I’m interested in doing computer architecture research where I apply techniques from classical algorithms and data structures. I’m not yet quite sure what this entails, but it will probably have something to do with accelerators, compilers, and/or hardware-software co-design. Ideally, I would be able to focus on maximizing efficiency, free from the limitations of existing architectures.

Previously, I worked with Nikola Samardzic on accelerating Fully Homomorphic Encryption—encryption that allows running programs on secret data without decrypting it.

CraterLake: A Hardware Accelerator for Efficient Unbounded Computation on Encrypted Data

Nikola Samardzic, Axel Feldmann, Aleksandar Krastev, Nathan Manohar, Nicholas Genise, Srinivas Devadas, Karim Eldefrawy, Chris Peikert, Daniel Sanchez

CraterLake is the state-of-the-art hardware accelerator for FHE, providing speedups of 5,000× over CPU on a broad range of applications. Building upon F1’s functional units, CraterLake introduces a novel architecture that significantly reduces on- and off-chip data movement.
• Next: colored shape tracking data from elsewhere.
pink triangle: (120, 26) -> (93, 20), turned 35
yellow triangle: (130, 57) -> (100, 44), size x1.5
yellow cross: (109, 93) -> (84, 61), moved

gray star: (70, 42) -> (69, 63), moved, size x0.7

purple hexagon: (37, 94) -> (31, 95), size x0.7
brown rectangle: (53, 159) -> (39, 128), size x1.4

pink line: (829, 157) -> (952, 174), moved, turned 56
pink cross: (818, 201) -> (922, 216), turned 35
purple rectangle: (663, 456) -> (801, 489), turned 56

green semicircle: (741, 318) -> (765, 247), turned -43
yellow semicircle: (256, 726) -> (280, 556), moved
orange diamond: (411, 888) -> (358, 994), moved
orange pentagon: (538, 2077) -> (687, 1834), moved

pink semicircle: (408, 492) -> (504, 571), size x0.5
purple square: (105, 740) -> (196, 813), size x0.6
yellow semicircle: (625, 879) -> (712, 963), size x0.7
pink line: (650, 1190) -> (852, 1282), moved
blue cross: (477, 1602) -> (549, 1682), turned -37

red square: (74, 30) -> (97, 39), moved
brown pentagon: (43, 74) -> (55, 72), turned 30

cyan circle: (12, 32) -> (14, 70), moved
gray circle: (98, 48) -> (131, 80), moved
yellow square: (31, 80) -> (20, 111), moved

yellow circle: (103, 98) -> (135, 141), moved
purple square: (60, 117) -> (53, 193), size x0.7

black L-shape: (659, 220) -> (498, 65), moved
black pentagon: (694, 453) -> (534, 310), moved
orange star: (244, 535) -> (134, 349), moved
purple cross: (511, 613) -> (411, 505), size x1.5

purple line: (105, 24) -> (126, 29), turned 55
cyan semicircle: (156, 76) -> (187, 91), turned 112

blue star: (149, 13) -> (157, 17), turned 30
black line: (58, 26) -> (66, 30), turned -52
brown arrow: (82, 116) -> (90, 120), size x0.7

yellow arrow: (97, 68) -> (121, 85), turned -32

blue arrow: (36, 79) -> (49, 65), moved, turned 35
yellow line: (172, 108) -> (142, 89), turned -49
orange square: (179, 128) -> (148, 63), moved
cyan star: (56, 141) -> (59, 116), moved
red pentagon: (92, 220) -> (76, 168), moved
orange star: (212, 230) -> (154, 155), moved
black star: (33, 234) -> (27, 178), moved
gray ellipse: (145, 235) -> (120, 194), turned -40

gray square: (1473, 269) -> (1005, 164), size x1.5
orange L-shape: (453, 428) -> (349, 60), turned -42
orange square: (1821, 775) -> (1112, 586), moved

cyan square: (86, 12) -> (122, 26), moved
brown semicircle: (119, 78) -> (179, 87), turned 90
I came up with the way computation is distributed across the chip (Sec. 4), designed the on-chip network (Sec. 5.3), and designed the KeySwitch hint generator (Sec. 5.2).

F1: A Fast and Programmable Accelerator for Fully Homomorphic Encryption

Axel Feldmann*, Nikola Samardzic*, Aleksandar Krastev, Srini Devadas, Ron Dreslinski, Christopher Peikert, Daniel Sanchez

F1 was our initial proposal for an FHE accelerator. F1 proposes novel high-throughput FHE functional units, but suffers from excessive on-chip data movement that prevents it from scaling to large FHE application. As a result, F1 is about 5,000× faster than a CPU on small applications (similar to CraterLake), but only 400× faster on large ones (11× slower than CraterLake).

I designed the first SRAM-only, fully-pipelined transpose unit (Sec. 5.1), which is a crucial component of F1’s novel FFT and automorphism units.